2. Using the cup measurement for flour incorrectly
Flour should never be packed into the cup. Do not dig the measuring cup down into the flour and smash it against the side to fill it. Do not pack it it in to flatten it down. That adds more flour.
I found this YouTube video that shows the weight difference between the two methds that this cook used.
What I do to measure is something I learned somewhere else, where, I do not recall. In case the flour in your storage bin or bag has compacted, this helps. I take a spare cup and put flour in it, then I pour the flour into the measuring cup slowly using a kind of back and forth sifting and pouring method. This adds air into it. As said in the video I do not pack it in. I level off the top by pushing the extra flour off the top with a knife.

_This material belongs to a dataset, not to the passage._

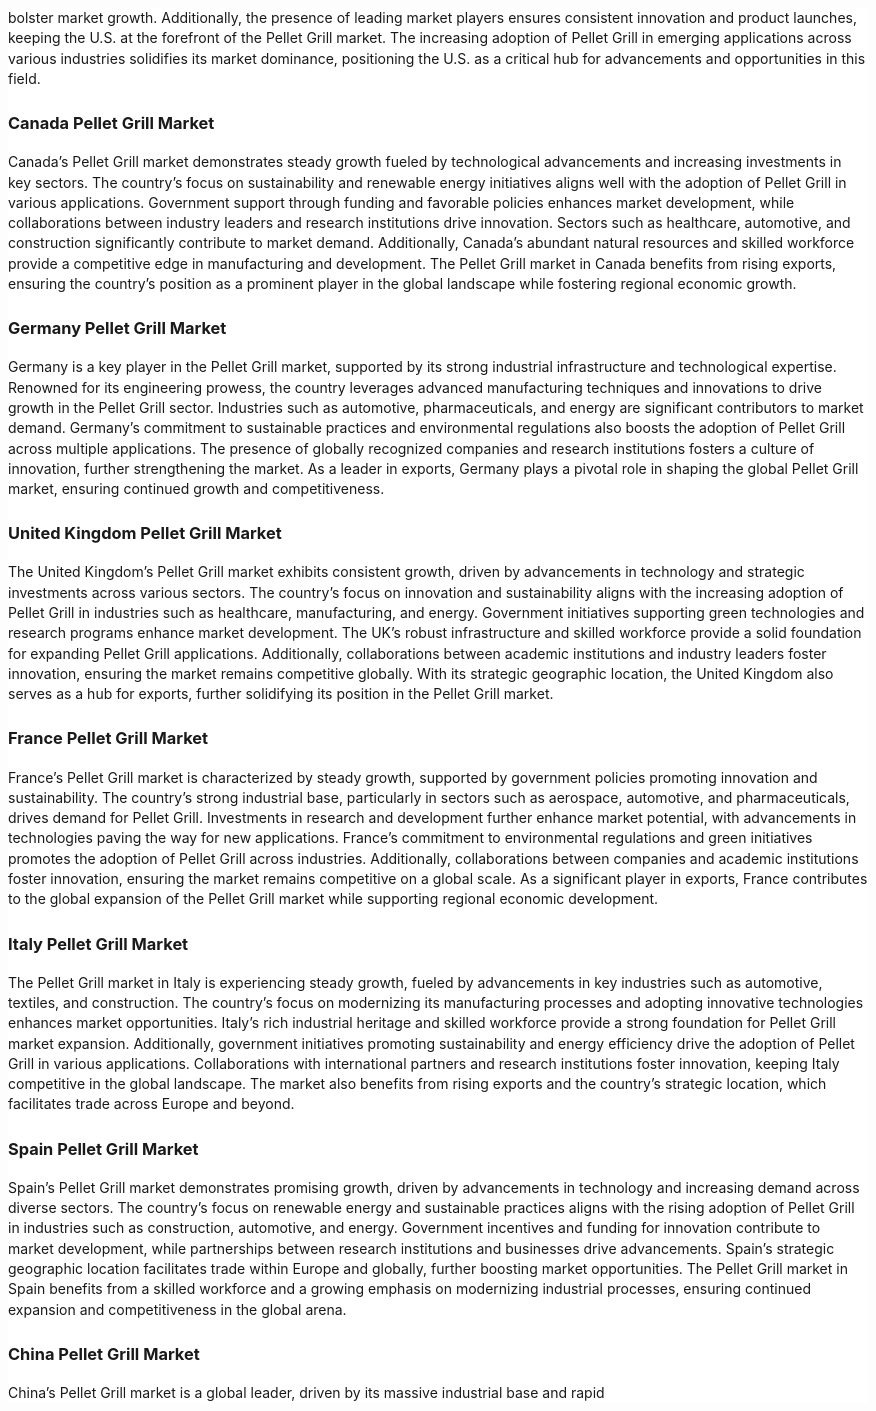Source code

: bolster market growth. Additionally, the presence of leading market players ensures consistent innovation and product launches, keeping the U.S. at the forefront of the Pellet Grill market. The increasing adoption of Pellet Grill in emerging applications across various industries solidifies its market dominance, positioning the U.S. as a critical hub for advancements and opportunities in this field.</p><h3>Canada Pellet Grill Market</h3><p>Canada&rsquo;s Pellet Grill market demonstrates steady growth fueled by technological advancements and increasing investments in key sectors. The country&rsquo;s focus on sustainability and renewable energy initiatives aligns well with the adoption of Pellet Grill in various applications. Government support through funding and favorable policies enhances market development, while collaborations between industry leaders and research institutions drive innovation. Sectors such as healthcare, automotive, and construction significantly contribute to market demand. Additionally, Canada&rsquo;s abundant natural resources and skilled workforce provide a competitive edge in manufacturing and development. The Pellet Grill market in Canada benefits from rising exports, ensuring the country&rsquo;s position as a prominent player in the global landscape while fostering regional economic growth.</p><h3>Germany Pellet Grill Market</h3><p>Germany is a key player in the Pellet Grill market, supported by its strong industrial infrastructure and technological expertise. Renowned for its engineering prowess, the country leverages advanced manufacturing techniques and innovations to drive growth in the Pellet Grill sector. Industries such as automotive, pharmaceuticals, and energy are significant contributors to market demand. Germany&rsquo;s commitment to sustainable practices and environmental regulations also boosts the adoption of Pellet Grill across multiple applications. The presence of globally recognized companies and research institutions fosters a culture of innovation, further strengthening the market. As a leader in exports, Germany plays a pivotal role in shaping the global Pellet Grill market, ensuring continued growth and competitiveness.</p><h3>United Kingdom Pellet Grill Market</h3><p>The United Kingdom&rsquo;s Pellet Grill market exhibits consistent growth, driven by advancements in technology and strategic investments across various sectors. The country&rsquo;s focus on innovation and sustainability aligns with the increasing adoption of Pellet Grill in industries such as healthcare, manufacturing, and energy. Government initiatives supporting green technologies and research programs enhance market development. The UK&rsquo;s robust infrastructure and skilled workforce provide a solid foundation for expanding Pellet Grill applications. Additionally, collaborations between academic institutions and industry leaders foster innovation, ensuring the market remains competitive globally. With its strategic geographic location, the United Kingdom also serves as a hub for exports, further solidifying its position in the Pellet Grill market.</p><h3>France Pellet Grill Market</h3><p>France&rsquo;s Pellet Grill market is characterized by steady growth, supported by government policies promoting innovation and sustainability. The country&rsquo;s strong industrial base, particularly in sectors such as aerospace, automotive, and pharmaceuticals, drives demand for Pellet Grill. Investments in research and development further enhance market potential, with advancements in technologies paving the way for new applications. France&rsquo;s commitment to environmental regulations and green initiatives promotes the adoption of Pellet Grill across industries. Additionally, collaborations between companies and academic institutions foster innovation, ensuring the market remains competitive on a global scale. As a significant player in exports, France contributes to the global expansion of the Pellet Grill market while supporting regional economic development.</p><h3>Italy Pellet Grill Market</h3><p>The Pellet Grill market in Italy is experiencing steady growth, fueled by advancements in key industries such as automotive, textiles, and construction. The country&rsquo;s focus on modernizing its manufacturing processes and adopting innovative technologies enhances market opportunities. Italy&rsquo;s rich industrial heritage and skilled workforce provide a strong foundation for Pellet Grill market expansion. Additionally, government initiatives promoting sustainability and energy efficiency drive the adoption of Pellet Grill in various applications. Collaborations with international partners and research institutions foster innovation, keeping Italy competitive in the global landscape. The market also benefits from rising exports and the country&rsquo;s strategic location, which facilitates trade across Europe and beyond.</p><h3>Spain Pellet Grill Market</h3><p>Spain&rsquo;s Pellet Grill market demonstrates promising growth, driven by advancements in technology and increasing demand across diverse sectors. The country&rsquo;s focus on renewable energy and sustainable practices aligns with the rising adoption of Pellet Grill in industries such as construction, automotive, and energy. Government incentives and funding for innovation contribute to market development, while partnerships between research institutions and businesses drive advancements. Spain&rsquo;s strategic geographic location facilitates trade within Europe and globally, further boosting market opportunities. The Pellet Grill market in Spain benefits from a skilled workforce and a growing emphasis on modernizing industrial processes, ensuring continued expansion and competitiveness in the global arena.</p><h3>China Pellet Grill Market</h3><p>China&rsquo;s Pellet Grill market is a global leader, driven by its massive industrial base and rapid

(This measuring method should be done with every baking recipe not just bread.)
One reason some recipes say to sift flour is that incorporates air back into the flour and prevents it from having too much flour. The other reason is just to avoid lumps in the batter.
If you use too much flour the bread can come out like a heavy brick.
3. Weighing the flour
Some recommend this as the most accurate way to measure flour. I can't be bothered with this extra step. You will need a metric scale if you want to do this. Plus, the issue with the humidity described in #1 still is an issue when making bread. If you want to use weight, a website may help with the conversion using English measurement recipes to gram weights, such as this one.
4. Don't kill the yeast during prep
I use warm water about 95 degrees F and add the yeast and pinch of sugar. I used to measure the water temperature with a thermometer but now I know what it feels like so I wing it. I let it sit for a few minutes while I do other prep work and I can see it rise. This is proof that it is alive. If your water is too hot you will kill the yeast and it will not rise.
5. Use fresh yeast
To save money I buy yeast in bulk at a warehouse store or in a grocery store. The packets with one serving per packet must be refrigerated and may be dead due to mishandling by grocery store staff; they are also much more expensive per serving than buying a big vaccuum pack for $5. I keep my yeast in a zip top plastic bag or in a small jar in the refrigerator and throw it out after one year (I date the package).
6. Yeast storage tips
If you buy that big bag at the warehouse store here is a recommendation for storage. Put most of it in a zip top bag in the back of your refrigerator and date the bag. That will remain temperature stable and will last at least a year.
Put a smaller amount in a small glass jar in the refrigerator. Pull out the small jar to use it. This way just that small amount is subject to the back and forth from the fridge to the room temperature which is not ideal for it to experience frequently.